AIM OF THE EXERCISE: Copy the lines below that contain "root".

(Stored data entries)
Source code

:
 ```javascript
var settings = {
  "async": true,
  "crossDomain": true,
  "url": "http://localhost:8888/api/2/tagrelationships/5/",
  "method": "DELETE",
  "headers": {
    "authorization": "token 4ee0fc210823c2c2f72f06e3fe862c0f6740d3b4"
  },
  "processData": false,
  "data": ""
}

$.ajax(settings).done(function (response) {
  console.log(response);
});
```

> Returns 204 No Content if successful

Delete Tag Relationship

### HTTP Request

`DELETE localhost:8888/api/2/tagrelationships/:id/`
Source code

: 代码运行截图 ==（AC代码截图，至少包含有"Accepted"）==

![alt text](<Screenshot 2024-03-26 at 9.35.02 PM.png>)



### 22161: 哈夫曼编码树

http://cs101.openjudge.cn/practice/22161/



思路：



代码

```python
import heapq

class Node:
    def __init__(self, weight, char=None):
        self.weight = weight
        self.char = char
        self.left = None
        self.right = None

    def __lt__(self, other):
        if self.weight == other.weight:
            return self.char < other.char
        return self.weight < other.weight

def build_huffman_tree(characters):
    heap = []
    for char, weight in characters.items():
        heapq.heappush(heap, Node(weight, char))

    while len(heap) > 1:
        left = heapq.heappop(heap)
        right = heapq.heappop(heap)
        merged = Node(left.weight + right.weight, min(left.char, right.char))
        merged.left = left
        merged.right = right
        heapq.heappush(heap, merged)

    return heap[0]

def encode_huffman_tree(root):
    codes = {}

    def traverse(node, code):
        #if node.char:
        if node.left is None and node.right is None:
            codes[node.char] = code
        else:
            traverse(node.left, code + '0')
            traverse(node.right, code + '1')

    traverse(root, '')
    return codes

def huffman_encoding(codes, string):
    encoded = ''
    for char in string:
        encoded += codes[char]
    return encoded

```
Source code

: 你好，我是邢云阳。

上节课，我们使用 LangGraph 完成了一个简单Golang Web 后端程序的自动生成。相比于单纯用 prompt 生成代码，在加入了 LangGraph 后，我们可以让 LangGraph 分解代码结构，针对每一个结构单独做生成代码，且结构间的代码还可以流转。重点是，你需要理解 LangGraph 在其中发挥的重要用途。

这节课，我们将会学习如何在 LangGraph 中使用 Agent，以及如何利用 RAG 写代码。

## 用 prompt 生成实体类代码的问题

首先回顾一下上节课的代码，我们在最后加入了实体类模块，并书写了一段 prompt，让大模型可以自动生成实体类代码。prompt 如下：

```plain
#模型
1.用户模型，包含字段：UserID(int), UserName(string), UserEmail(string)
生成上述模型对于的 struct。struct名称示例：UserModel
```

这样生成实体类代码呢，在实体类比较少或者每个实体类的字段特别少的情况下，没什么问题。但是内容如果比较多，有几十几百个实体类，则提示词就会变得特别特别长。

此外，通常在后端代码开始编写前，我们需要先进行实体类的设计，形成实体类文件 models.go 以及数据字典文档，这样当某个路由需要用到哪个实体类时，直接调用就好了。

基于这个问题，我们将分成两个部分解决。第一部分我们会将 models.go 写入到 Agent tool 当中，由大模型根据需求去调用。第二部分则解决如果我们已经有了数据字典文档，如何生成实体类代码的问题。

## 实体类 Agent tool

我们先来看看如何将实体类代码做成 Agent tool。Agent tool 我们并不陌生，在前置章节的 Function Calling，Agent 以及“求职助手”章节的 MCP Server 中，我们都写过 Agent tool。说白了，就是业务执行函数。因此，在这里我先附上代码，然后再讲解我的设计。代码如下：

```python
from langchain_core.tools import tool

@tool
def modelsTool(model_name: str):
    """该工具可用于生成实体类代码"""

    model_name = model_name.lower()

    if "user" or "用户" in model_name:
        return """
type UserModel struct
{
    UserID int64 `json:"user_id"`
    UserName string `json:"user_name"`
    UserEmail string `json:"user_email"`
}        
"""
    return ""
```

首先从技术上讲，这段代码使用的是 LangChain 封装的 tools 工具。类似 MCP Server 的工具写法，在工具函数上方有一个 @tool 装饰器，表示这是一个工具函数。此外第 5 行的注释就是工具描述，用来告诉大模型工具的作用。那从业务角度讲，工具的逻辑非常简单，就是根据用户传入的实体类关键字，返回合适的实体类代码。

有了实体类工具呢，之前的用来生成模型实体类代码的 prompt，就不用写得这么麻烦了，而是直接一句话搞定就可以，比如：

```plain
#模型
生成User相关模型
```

ANSWER BOX:
def encode_huffman_tree(root):
    traverse(root, '')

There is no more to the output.